My eye doctor explained that I didn’t have options, I could wear the rigid gas permeable lens made of plastic and silicone or stick with my frames. Gas perms were better for my vision, more durable than soft lenses, and they had a longer life span which meant you saved money, (this was before disposable lenses), but they were going to hurt like hell. The doc told me there would be a two-week transition period during which I would build up calluses on both of my eyes. The Mother heard that and secretly thought the whole thing was over. Her daughter would never last that long! Not in a million years.
I was not the most resilient child. I couldn’t handle a paper-cut much less an eye wound. I was also a whiner. It didn’t look good for me but we left that day with my trial gas perms in tow and a list of instructions for wearing them beginning at two hours the first day, four the next, and so on and so on.
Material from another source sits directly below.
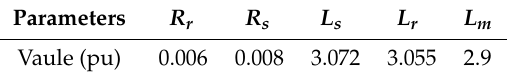
Figure A1. The relationship of A  and  with When the half-wave Fourier algorithm is used, by replacing T with T /2, the above conclusions still work.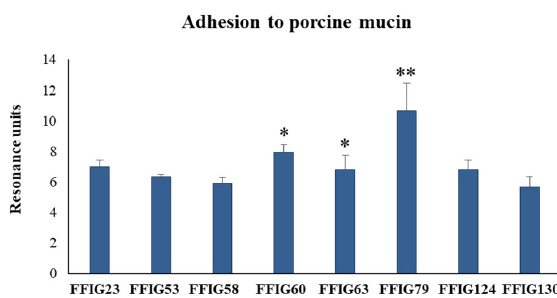
Figure 6. Adhesion of Ligilactobacillus salivarius strains isolated from the intestinal mucosa of wakame- fed pigs to porcine mucins. The results represent data from three independent experiments. Asterisks indicate significant differences when compared to the strain with the lowest adhesion ability (* p < 0.05, ** p < 0.01).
After two weeks of major eye discomfort and pain, I was in the clear! My eyes had adjusted and soon I was completely used to wearing them all day. No one was more surprised than The Mother.
Here is yet another school picture from middle school proving that I was able to avoid both glasses… and the sun.
I wore gas permeable lenses for the next decade until I could switch to soft contacts made for people with astigmatism and then I got Lasik eye surgery in 2009. Now I can see when I shave my legs in the shower, and with their new non-prescription lenses I can wear my Prada’s for fashion instead of function.
How does all this pertain to relationships? Well this is about my relationship with myself. The Mother has used this contacts story as a lesson for every struggle I’ve had since then. She says, “You wore those painful lenses because you were so determined to be done with glasses that nothing could stop you.”
Afraid to sing a solo on stage? Contacts. Nervous about going to an out-of-state university for college? Contacts. Terrified and broke but moving to Chicago by yourself? Contacts.
Let this be a lesson to you all that ANYTHING is possible. Contacts.